AUFGABEN -
A. In welcher Tiefe liegt laut dem Text zur Analyse der Grund des Kreidesees?
B. Bearbeite bitte im Text zur Analyse alles von „Der Kreidesee Hemmoor kann“ bis hinunter zu „Taucher zum Todessee.“ und ersetze dabei „Disziplin“ durch „Sorgfalt“.

═══ TEXT ZUR ANALYSE

Der Kreidesee Hemmoor kann aber auch gefährlich sein. Darum erfordert das Tauchen hier Disziplin und bestimmte Anforderungen an die Tauchmannschaft und ihre Ausrüstung. Wer die örtlichen Spielregeln des Tauchparadieses missachtet, wird mit einem Tauchverbot belegt. Denn, wer hier über seine Fähigkeiten hinausgeht, reiht sich möglicherweise in die Liste derer ein, für die der Kreidesee Hemmoor zum Verhängnis wurde. Erst im letzten September verunglückte hier ein 39-jähriger Belgier beim Tauchen in einer Gruppe. Und auch in der Vergangenheit wurde das glasklare Wasser des See für manchen Taucher zum Todessee.

„Apnoe“ bedeutet Atemstillstand. Die Ausnahmesportler tauchen ohne Sauer­stoff an einem Seil in die Tiefe. Dabei wird der Atemreflex unterdrückt. Der Sauerstoffverbrauch für die überlebenswichtigen Organe ist reduziert. Um die Lungenkapazität zu vergrößern, praktizieren Spitzentaucher außerdem spezielle Atem- und Yogaübungen.
Foto: pxhere.com

„Apnoe“ bedeutet Atemstillstand. Die Ausnahmesportler tauchen ohne Sauerstoff an einem Seil in die Tiefe. Dabei wird der Atemreflex unterdrückt. Der Sauerstoffverbrauch für die überlebenswichtigen Organe ist reduziert. Um die Lungenkapazität zu vergrößern, praktizieren Spitzentaucher außerdem spezielle Atem- und Yogaübungen.

Foto: pxhere.com


Sehen wie ein Taucher
Auch für Nichttaucher ist am Kreidesee gesorgt. Mit dem bemannten Eurosub-Tauchboot gelangen Gäste bis auf den Grund des Kreidesees in 60 Metern Tiefe. Mit dem Piloten sitzen die Fahrgäste im Bug und sehen durch zwei große Glaskuppeln und weitere Bullaugen die Umgebung unter Wasser. Seitlich angebrachte Elektromotoren, die um 360 Grad drehbar sind, machen das Eurosub sehr wendig und manövrierfähig. Es taucht zu den versunkenen Relikten der Industriegeschichte und lässt die verlassenen Gebäude, Straßen und Wälder und Unterwasser-Tauchspots besichtigen. Unterlegt mit passender Musik fährt der Eurosub im dreidimensionalen Raum über gesunkene Yachten oder dem im See schwebenden Flugzeug, vorbei an Tauchern und Fischen im hier meist glasklaren Wasser. Es werden verschiedene Fahrten im Kreidesee angeboten. Da sich der Innendruck im Eurosub mit zunehmender Tiefe nicht ändert, gibt es keinerlei gesundheitliche Einschränkungen, und jede Person ab zehn Jahre kann mitfahren. Termine stehen kurzfristig zur Verfügung und können mit der Tauchbasis vereinbart werden.

══════
═══ EINGABEDATEN

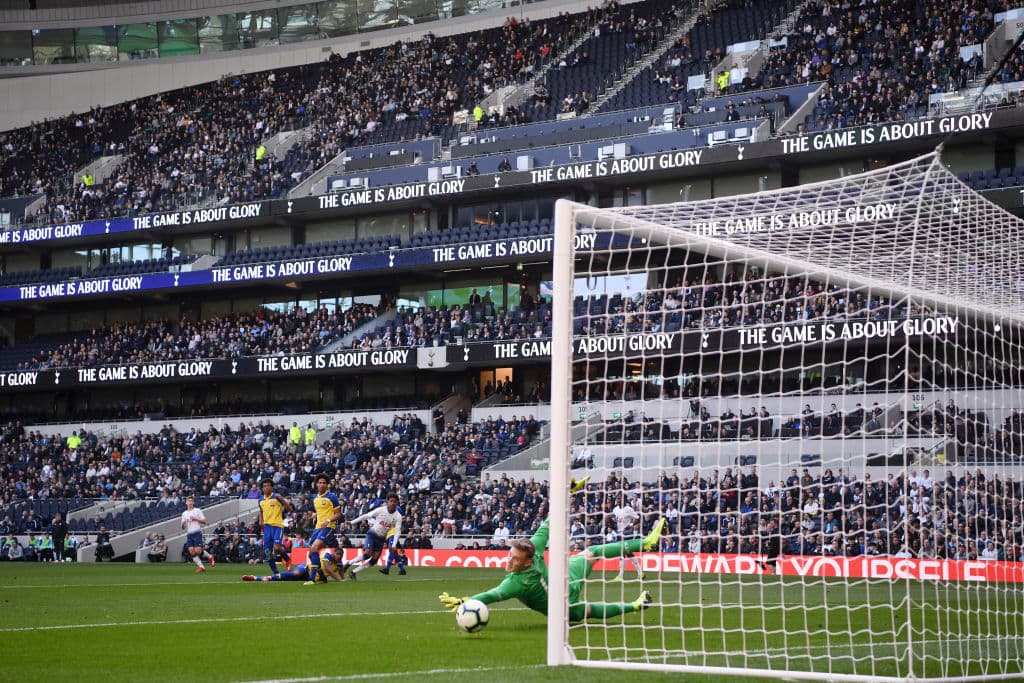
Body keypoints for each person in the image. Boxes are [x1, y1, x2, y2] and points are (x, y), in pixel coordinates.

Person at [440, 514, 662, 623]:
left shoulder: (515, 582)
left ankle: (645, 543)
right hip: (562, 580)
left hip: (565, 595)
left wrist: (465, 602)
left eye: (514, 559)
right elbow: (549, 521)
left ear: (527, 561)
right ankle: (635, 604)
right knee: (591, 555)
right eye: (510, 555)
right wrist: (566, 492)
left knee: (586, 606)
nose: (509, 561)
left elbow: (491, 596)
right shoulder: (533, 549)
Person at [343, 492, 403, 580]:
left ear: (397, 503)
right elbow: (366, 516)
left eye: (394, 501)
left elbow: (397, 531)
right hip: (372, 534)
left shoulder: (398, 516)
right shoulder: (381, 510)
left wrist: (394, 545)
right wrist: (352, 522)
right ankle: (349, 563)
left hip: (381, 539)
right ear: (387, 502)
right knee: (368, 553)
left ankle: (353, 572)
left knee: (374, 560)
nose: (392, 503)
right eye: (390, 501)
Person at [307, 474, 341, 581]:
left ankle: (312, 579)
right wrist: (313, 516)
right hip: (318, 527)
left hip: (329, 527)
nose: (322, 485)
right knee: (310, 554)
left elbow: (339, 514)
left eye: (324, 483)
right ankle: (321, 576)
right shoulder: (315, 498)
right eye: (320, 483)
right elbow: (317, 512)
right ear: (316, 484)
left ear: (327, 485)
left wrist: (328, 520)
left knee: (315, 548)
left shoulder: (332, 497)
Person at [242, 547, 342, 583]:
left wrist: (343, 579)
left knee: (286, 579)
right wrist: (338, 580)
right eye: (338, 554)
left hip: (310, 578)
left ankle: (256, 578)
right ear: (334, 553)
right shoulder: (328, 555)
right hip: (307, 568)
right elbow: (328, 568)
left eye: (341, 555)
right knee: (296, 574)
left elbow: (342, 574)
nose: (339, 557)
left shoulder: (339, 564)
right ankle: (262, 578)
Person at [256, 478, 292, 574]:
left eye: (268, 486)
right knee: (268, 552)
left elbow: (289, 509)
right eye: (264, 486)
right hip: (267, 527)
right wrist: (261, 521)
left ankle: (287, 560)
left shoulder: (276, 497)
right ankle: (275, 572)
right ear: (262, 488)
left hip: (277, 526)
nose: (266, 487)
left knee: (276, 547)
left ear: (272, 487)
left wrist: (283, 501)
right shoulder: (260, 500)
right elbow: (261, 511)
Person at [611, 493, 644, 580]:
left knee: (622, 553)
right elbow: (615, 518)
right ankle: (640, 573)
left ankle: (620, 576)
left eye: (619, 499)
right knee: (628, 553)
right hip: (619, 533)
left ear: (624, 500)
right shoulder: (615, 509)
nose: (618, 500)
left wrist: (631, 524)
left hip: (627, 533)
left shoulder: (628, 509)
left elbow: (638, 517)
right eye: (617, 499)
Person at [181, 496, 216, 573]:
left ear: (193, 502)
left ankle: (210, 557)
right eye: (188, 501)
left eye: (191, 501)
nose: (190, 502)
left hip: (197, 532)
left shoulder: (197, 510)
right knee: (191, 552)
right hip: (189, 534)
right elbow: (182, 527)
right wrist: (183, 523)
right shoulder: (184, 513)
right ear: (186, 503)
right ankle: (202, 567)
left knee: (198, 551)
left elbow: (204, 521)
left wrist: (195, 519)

══════
═══ EINGABEDATEN

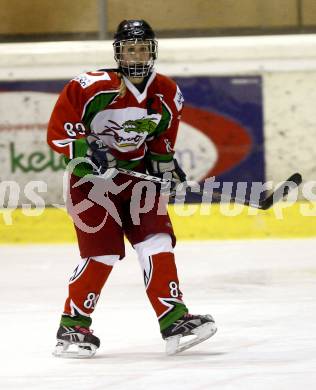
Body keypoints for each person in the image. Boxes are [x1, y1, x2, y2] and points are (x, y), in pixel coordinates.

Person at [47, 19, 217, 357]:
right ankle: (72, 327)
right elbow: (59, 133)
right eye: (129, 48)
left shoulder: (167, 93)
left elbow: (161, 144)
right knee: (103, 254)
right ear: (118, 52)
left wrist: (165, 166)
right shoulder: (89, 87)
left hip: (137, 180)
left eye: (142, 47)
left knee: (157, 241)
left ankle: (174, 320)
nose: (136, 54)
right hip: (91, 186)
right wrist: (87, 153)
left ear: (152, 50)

══════

LÖSUNGEN -
A. In 60 Metern Tiefe.

B.
Der Kreidesee Hemmoor kann aber auch gefährlich sein. Darum erfordert das Tauchen hier Sorgfalt und bestimmte Anforderungen an die Tauchmannschaft und ihre Ausrüstung. Wer die örtlichen Spielregeln des Tauchparadieses missachtet, wird mit einem Tauchverbot belegt. Denn, wer hier über seine Fähigkeiten hinausgeht, reiht sich möglicherweise in die Liste derer ein, für die der Kreidesee Hemmoor zum Verhängnis wurde. Erst im letzten September verunglückte hier ein 39-jähriger Belgier beim Tauchen in einer Gruppe. Und auch in der Vergangenheit wurde das glasklare Wasser des See für manchen Taucher zum Todessee.